Dem stelle die IG Metall mit der Kampagne „Gemeinsam für ein gutes Leben” ein neues Politikmodell entgegen. „Die zentralen Interessen der Menschen müssen wieder Grundlage für Entscheidungen werden”, fordert Zimmermann.

Bei der Befragung standen die Themen Arbeit und Einkommen, Vereinbarkeit von Familie und Beruf, Bildung, Mitbestimmung, Mindestlohn und Leiharbeit im Vordergrund.

„Die vielen Gespräche in den Betrieben, an Infoständen in der Kölnstraße und der Truckaktion am 8. April auf dem Rathausvorplatz haben gezeigt: Wir haben die richtigen Fragen gestellt, wir sind nah dran an den Menschen und legitimiert, für sie zu sprechen”, formulierte der Bevollmächtigte der Gewerkschaft.

Die Ergebnisse der Befragung in Düren belegen, wie wichtig den Menschen Gerechtigkeit ist. Die materielle Sicherheit bei Arbeitslosigkeit und Krankheit (84 Prozent) und die Einführung von Mindestlöhnen (74 Prozent) stehen dabei im Vordergrund. Für 68 Prozent der Befragten gehört dazu eine wirksame Regulierung der Finanzmärkte.

Zugleich ist für die Menschen sichere und faire Arbeit von hoher Wichtigkeit. 89 Prozent der Befragten fordern einen sicheren Arbeitsplatz und ein Einkommen, von dem man gut leben kann (86 ). Bei Leiharbeit fordern 75 Prozent gleiches Geld für gleiche Arbeit.

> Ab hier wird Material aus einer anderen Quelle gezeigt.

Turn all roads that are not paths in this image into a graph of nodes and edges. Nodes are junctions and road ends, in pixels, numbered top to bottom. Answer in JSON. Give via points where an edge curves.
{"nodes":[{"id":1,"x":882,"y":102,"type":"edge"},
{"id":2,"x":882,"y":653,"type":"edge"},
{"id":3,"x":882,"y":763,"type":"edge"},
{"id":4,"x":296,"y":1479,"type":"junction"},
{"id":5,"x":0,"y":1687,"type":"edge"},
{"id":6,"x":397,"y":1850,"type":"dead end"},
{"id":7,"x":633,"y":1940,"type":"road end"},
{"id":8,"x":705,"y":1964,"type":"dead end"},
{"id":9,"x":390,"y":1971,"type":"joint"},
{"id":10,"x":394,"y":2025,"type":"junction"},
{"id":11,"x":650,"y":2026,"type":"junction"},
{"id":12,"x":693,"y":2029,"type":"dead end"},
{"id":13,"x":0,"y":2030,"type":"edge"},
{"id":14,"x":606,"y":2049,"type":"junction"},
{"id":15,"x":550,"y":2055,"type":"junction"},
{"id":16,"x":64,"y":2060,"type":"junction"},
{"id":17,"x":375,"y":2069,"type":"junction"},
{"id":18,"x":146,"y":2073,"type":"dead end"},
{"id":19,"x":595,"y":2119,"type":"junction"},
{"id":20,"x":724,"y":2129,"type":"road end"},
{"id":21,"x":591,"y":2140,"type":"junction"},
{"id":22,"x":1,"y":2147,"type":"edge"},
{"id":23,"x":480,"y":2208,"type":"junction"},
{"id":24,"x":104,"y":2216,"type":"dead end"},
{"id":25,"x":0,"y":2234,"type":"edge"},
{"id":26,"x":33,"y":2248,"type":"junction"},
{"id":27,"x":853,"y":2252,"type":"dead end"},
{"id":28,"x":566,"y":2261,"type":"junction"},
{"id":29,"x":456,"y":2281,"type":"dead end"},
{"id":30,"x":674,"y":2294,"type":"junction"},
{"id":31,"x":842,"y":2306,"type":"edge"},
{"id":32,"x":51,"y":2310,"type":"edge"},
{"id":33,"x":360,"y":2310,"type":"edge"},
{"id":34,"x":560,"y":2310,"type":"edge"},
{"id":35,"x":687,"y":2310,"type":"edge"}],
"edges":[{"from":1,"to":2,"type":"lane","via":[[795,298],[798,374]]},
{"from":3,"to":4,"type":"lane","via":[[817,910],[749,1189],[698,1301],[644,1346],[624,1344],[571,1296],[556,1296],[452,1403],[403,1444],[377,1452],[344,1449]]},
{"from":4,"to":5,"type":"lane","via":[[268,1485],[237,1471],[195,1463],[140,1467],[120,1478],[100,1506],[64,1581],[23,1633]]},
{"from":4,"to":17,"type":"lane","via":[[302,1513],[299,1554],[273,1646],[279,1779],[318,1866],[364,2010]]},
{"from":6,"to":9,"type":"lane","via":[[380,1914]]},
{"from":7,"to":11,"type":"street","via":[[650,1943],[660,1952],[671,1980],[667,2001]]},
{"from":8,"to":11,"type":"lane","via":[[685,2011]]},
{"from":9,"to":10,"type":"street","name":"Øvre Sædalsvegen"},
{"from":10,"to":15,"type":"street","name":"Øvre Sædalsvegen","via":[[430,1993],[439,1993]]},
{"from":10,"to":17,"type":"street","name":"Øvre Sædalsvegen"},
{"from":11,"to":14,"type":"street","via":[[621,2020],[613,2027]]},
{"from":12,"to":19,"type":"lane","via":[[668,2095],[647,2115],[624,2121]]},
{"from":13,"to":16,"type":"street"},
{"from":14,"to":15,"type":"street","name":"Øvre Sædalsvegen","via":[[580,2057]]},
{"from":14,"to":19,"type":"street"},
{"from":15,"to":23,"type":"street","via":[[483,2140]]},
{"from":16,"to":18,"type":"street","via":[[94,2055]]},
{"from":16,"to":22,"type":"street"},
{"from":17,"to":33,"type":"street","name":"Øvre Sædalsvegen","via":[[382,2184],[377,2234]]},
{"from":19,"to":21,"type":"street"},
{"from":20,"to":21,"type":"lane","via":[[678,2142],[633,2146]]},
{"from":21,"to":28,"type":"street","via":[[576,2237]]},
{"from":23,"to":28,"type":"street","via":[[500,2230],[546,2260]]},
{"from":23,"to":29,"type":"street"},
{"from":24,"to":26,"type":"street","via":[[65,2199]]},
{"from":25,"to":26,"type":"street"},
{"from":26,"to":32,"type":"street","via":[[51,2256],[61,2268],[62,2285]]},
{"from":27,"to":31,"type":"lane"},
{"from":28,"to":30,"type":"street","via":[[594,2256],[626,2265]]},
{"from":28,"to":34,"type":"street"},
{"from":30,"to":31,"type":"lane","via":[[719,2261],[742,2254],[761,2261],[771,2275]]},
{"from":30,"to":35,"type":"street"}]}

Zugleich hat Sicherheit im Alter einen hohen Stellenwert. 84 Prozent der Befragten erteilen der Rente mit 67 eine klare Absage. 76 Prozent fordern eine gerechte Rentenversicherung, in die auch Selbstständige und Beamte einzahlen sollen.

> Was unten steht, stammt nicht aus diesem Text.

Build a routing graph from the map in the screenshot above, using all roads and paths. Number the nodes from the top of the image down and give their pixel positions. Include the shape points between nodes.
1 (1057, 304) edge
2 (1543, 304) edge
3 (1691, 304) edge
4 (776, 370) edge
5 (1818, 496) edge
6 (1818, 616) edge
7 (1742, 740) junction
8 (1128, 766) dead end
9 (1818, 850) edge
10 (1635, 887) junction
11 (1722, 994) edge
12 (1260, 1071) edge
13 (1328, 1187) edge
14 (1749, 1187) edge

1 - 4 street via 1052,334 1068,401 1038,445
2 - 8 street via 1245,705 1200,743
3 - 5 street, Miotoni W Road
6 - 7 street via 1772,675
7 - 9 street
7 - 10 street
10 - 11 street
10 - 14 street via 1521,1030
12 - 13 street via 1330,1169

Außerdem ist den Menschen wichtig, Arbeit und Leben besser miteinander vereinbaren zu können. Abgesichert sein, eine Zukunft planen können, das wollen 84 Prozent der Befragten. 77 Prozent fordern ausreichend Zeit für Familie und Freizeit, 74 Prozent vermissen eine Verbesserung der Kinderbetreuung.

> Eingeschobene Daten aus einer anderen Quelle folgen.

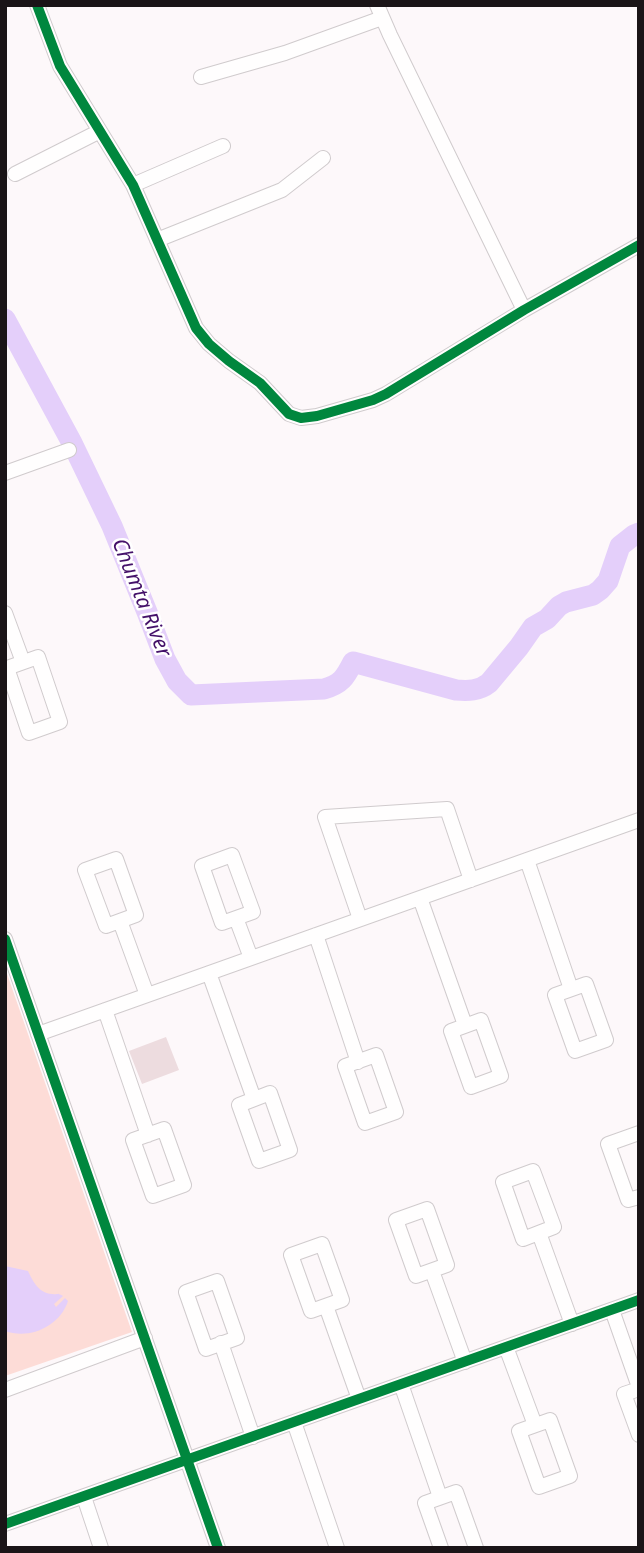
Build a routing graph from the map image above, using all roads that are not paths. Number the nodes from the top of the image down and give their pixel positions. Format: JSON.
{"nodes":[{"id":1,"x":37,"y":5,"type":"edge"},
{"id":2,"x":379,"y":12,"type":"edge"},
{"id":3,"x":201,"y":77,"type":"dead end"},
{"id":4,"x":100,"y":131,"type":"junction"},
{"id":5,"x":223,"y":146,"type":"dead end"},
{"id":6,"x":323,"y":158,"type":"dead end"},
{"id":7,"x":15,"y":174,"type":"dead end"},
{"id":8,"x":133,"y":185,"type":"junction"},
{"id":9,"x":157,"y":240,"type":"junction"},
{"id":10,"x":639,"y":245,"type":"edge"},
{"id":11,"x":524,"y":310,"type":"junction"},
{"id":12,"x":69,"y":450,"type":"dead end"},
{"id":13,"x":5,"y":472,"type":"edge"},
{"id":14,"x":5,"y":613,"type":"edge"},
{"id":15,"x":23,"y":662,"type":"junction"},
{"id":16,"x":637,"y":826,"type":"edge"},
{"id":17,"x":527,"y":860,"type":"junction"},
{"id":18,"x":471,"y":880,"type":"junction"},
{"id":19,"x":420,"y":898,"type":"junction"},
{"id":20,"x":236,"y":918,"type":"junction"},
{"id":21,"x":360,"y":919,"type":"junction"},
{"id":22,"x":121,"y":921,"type":"junction"},
{"id":23,"x":316,"y":935,"type":"junction"},
{"id":24,"x":5,"y":939,"type":"edge"},
{"id":25,"x":251,"y":958,"type":"junction"},
{"id":26,"x":209,"y":973,"type":"junction"},
{"id":27,"x":571,"y":989,"type":"junction"},
{"id":28,"x":147,"y":995,"type":"junction"},
{"id":29,"x":104,"y":1010,"type":"junction"},
{"id":30,"x":465,"y":1026,"type":"junction"},
{"id":31,"x":38,"y":1034,"type":"junction"},
{"id":32,"x":358,"y":1062,"type":"junction"},
{"id":33,"x":254,"y":1099,"type":"junction"},
{"id":34,"x":639,"y":1133,"type":"edge"},
{"id":35,"x":148,"y":1135,"type":"junction"},
{"id":36,"x":639,"y":1197,"type":"edge"},
{"id":37,"x":539,"y":1233,"type":"junction"},
{"id":38,"x":432,"y":1271,"type":"junction"},
{"id":39,"x":639,"y":1300,"type":"edge"},
{"id":40,"x":326,"y":1306,"type":"junction"},
{"id":41,"x":612,"y":1310,"type":"junction"},
{"id":42,"x":572,"y":1324,"type":"junction"},
{"id":43,"x":145,"y":1338,"type":"junction"},
{"id":44,"x":221,"y":1343,"type":"junction"},
{"id":45,"x":506,"y":1347,"type":"junction"},
{"id":46,"x":465,"y":1362,"type":"junction"},
{"id":47,"x":401,"y":1384,"type":"junction"},
{"id":48,"x":639,"y":1388,"type":"edge"},
{"id":49,"x":5,"y":1390,"type":"edge"},
{"id":50,"x":359,"y":1399,"type":"junction"},
{"id":51,"x":294,"y":1422,"type":"junction"},
{"id":52,"x":535,"y":1425,"type":"junction"},
{"id":53,"x":639,"y":1435,"type":"edge"},
{"id":54,"x":253,"y":1437,"type":"junction"},
{"id":55,"x":187,"y":1460,"type":"junction"},
{"id":56,"x":84,"y":1497,"type":"junction"},
{"id":57,"x":440,"y":1497,"type":"junction"},
{"id":58,"x":5,"y":1524,"type":"edge"},
{"id":59,"x":101,"y":1548,"type":"edge"},
{"id":60,"x":218,"y":1548,"type":"edge"},
{"id":61,"x":337,"y":1548,"type":"edge"},
{"id":62,"x":441,"y":1548,"type":"edge"},
{"id":63,"x":476,"y":1548,"type":"edge"}],
"edges":[{"from":1,"to":4,"type":"street"},
{"from":2,"to":3,"type":"street"},
{"from":2,"to":11,"type":"street"},
{"from":4,"to":7,"type":"street"},
{"from":4,"to":8,"type":"street"},
{"from":5,"to":8,"type":"street"},
{"from":6,"to":9,"type":"street"},
{"from":8,"to":9,"type":"street"},
{"from":9,"to":11,"type":"street"},
{"from":10,"to":11,"type":"street"},
{"from":12,"to":13,"type":"street"},
{"from":14,"to":15,"type":"street"},
{"from":15,"to":15,"type":"street"},
{"from":16,"to":17,"type":"street"},
{"from":17,"to":18,"type":"street"},
{"from":17,"to":27,"type":"street"},
{"from":18,"to":19,"type":"street"},
{"from":18,"to":21,"type":"street"},
{"from":19,"to":21,"type":"street"},
{"from":19,"to":30,"type":"street"},
{"from":20,"to":20,"type":"street"},
{"from":20,"to":25,"type":"street"},
{"from":21,"to":23,"type":"street"},
{"from":22,"to":22,"type":"street"},
{"from":22,"to":28,"type":"street"},
{"from":23,"to":25,"type":"street"},
{"from":23,"to":32,"type":"street"},
{"from":24,"to":31,"type":"street"},
{"from":25,"to":26,"type":"street"},
{"from":26,"to":28,"type":"street"},
{"from":26,"to":33,"type":"street"},
{"from":27,"to":27,"type":"street"},
{"from":28,"to":29,"type":"street"},
{"from":29,"to":31,"type":"street"},
{"from":29,"to":35,"type":"street"},
{"from":30,"to":30,"type":"street"},
{"from":31,"to":43,"type":"street"},
{"from":32,"to":32,"type":"street"},
{"from":33,"to":33,"type":"street"},
{"from":34,"to":36,"type":"street"},
{"from":35,"to":35,"type":"street"},
{"from":37,"to":37,"type":"street"},
{"from":37,"to":42,"type":"street"},
{"from":38,"to":38,"type":"street"},
{"from":38,"to":46,"type":"street"},
{"from":39,"to":41,"type":"street"},
{"from":40,"to":40,"type":"street"},
{"from":40,"to":50,"type":"street"},
{"from":41,"to":42,"type":"street"},
{"from":41,"to":48,"type":"street"},
{"from":42,"to":45,"type":"street"},
{"from":43,"to":49,"type":"street"},
{"from":43,"to":55,"type":"street"},
{"from":44,"to":44,"type":"street"},
{"from":44,"to":54,"type":"street"},
{"from":45,"to":46,"type":"street"},
{"from":45,"to":52,"type":"street"},
{"from":46,"to":47,"type":"street"},
{"from":47,"to":50,"type":"street"},
{"from":47,"to":57,"type":"street"},
{"from":48,"to":53,"type":"street"},
{"from":50,"to":51,"type":"street"},
{"from":51,"to":54,"type":"street"},
{"from":51,"to":61,"type":"street"},
{"from":52,"to":52,"type":"street"},
{"from":54,"to":55,"type":"street"},
{"from":55,"to":56,"type":"street"},
{"from":55,"to":60,"type":"street"},
{"from":56,"to":58,"type":"street"},
{"from":56,"to":59,"type":"street"},
{"from":57,"to":62,"type":"street"},
{"from":57,"to":63,"type":"street"}]}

Und sie wollen eine gute Zukunft für ihre Kinder: Dazu gehört für 81 Prozent die Pflicht der Unternehmen, ausreichend qualifizierte Ausbildungsplätze zu schaffen.

72 Prozent fordern eine bessere Ausstattung von Kindergärten, Schulen und Hochschulen, und 70 Prozent wollen eine gerechtere Verteilung von Bildungschancen. Auch Umweltschutz ist ein Thema. 63 Prozent der Befragten fordern deutliche Verbesserungen.

Am 5. September wird die IG Metall in Frankfurt die Politiker in einer Großkundgebung mit den Ergebnissen und Anforderungen aus der Befragung konfrontieren.